Вчера вечером, когда Анна Валерьяновна привела младшую внучку из садика, а две старших приехали на школьном автобусе с учебы, Леша подошел к бане, где обустроилась Лава. Деликатно постучал, и она вышла, чтобы люди видели: батюшка разговаривает с прихожанкой, не более того. Перед тем, как позвать её ужинать, Леша торжественно поведал:

– Лава, я долго думал. И понял, что тебе нужно покреститься. Подготовься, а я тебе помогу: выучи молитвы «Отче наш», «Символ веры», «Богородице», три дня постись, возьми крестильную одежду…

– Леша, – перебила его Лава яростным шепотом. – Перестань! Я могла бы это сделать чисто для твоего успокоения, но ты же сам будешь знать, что это ничего не решает. Ничего, понимаешь? Я останусь прежняя!

– Ты прибежала ко мне в час нужды, чтобы спасти свое тело, – грустно сказал он. – А я хочу спасти твою душу… Если бы ты только знала, каким очистительным светом наполняется душа, когда становится видима для Господа…

– Леша, дай мне еще пару дней, и я навсегда исчезну из твоей жизни! – снова перебила она. – Ты просто сейчас забудь про меня, у тебя своих дел по горло. С утра протоиерей приедет, потом ты жену из роддома будешь забирать, а я пока свои дела сделаю.
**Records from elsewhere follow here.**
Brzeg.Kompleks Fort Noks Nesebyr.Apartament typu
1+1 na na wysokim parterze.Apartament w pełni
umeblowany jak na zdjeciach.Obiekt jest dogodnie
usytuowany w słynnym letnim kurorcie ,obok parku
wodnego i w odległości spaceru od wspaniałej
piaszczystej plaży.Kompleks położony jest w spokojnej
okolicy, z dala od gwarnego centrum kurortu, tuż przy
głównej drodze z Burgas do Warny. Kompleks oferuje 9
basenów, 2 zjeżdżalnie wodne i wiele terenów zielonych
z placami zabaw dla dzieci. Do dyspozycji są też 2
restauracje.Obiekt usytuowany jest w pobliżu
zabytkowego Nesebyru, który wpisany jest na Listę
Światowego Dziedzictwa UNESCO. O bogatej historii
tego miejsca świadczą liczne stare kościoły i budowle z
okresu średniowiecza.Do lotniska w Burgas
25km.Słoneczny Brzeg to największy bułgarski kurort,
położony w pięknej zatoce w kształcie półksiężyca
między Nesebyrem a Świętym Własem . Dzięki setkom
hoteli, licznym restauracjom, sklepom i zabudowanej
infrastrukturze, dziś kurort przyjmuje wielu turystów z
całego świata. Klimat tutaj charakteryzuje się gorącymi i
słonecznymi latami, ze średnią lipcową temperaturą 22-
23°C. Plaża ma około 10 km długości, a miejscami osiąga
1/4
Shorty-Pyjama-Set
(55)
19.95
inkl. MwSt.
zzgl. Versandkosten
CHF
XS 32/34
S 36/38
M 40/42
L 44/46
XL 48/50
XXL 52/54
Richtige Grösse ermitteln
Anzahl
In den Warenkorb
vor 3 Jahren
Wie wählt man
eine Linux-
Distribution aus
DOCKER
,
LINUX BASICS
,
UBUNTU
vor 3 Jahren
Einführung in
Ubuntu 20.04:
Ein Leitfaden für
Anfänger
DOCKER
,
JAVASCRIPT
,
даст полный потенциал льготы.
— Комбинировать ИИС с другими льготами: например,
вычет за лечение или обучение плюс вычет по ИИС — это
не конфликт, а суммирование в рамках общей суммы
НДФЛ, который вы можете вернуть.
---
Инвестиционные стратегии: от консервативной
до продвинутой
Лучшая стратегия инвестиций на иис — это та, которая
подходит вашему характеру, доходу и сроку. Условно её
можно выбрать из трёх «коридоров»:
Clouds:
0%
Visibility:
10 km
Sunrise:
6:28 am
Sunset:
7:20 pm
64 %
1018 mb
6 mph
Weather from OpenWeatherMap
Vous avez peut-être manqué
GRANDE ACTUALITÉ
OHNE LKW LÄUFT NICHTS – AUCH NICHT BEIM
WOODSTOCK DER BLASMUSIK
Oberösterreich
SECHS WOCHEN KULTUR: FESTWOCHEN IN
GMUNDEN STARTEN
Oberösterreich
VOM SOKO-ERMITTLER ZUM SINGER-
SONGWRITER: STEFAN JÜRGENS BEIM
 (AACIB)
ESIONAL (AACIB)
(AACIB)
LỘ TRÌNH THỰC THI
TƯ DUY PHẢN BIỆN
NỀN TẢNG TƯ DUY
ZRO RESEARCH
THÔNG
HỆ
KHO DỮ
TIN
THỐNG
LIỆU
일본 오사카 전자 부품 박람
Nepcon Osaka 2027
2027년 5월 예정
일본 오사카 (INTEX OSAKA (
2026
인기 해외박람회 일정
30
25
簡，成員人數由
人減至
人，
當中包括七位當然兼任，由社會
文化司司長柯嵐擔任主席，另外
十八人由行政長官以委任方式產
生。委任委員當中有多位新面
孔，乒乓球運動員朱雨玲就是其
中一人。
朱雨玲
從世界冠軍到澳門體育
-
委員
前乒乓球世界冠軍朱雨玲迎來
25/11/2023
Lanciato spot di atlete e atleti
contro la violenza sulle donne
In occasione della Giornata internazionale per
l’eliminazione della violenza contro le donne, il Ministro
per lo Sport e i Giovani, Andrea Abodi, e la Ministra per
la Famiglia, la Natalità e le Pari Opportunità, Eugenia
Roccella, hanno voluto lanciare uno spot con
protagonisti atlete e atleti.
– Какие дела? Никиту соблазняешь? – нахмурился он.

– Целый день думаю, как бы посильнее нагрешить! – съязвила Лава. – У меня же с утра список составлен: убий, укради, прелюбодействуй, сотвори себе кумира, не почитай отца и мать…

– Не кощунствуй, – сурово остановил ее священник. – А Никиту не тронь. Он хороший человек.

– Привораживать не стану, – сухо пообещала она.

Отец Алексий перекрестился, и по его взгляду Лава поняла: не верит. Как врагу человеческому.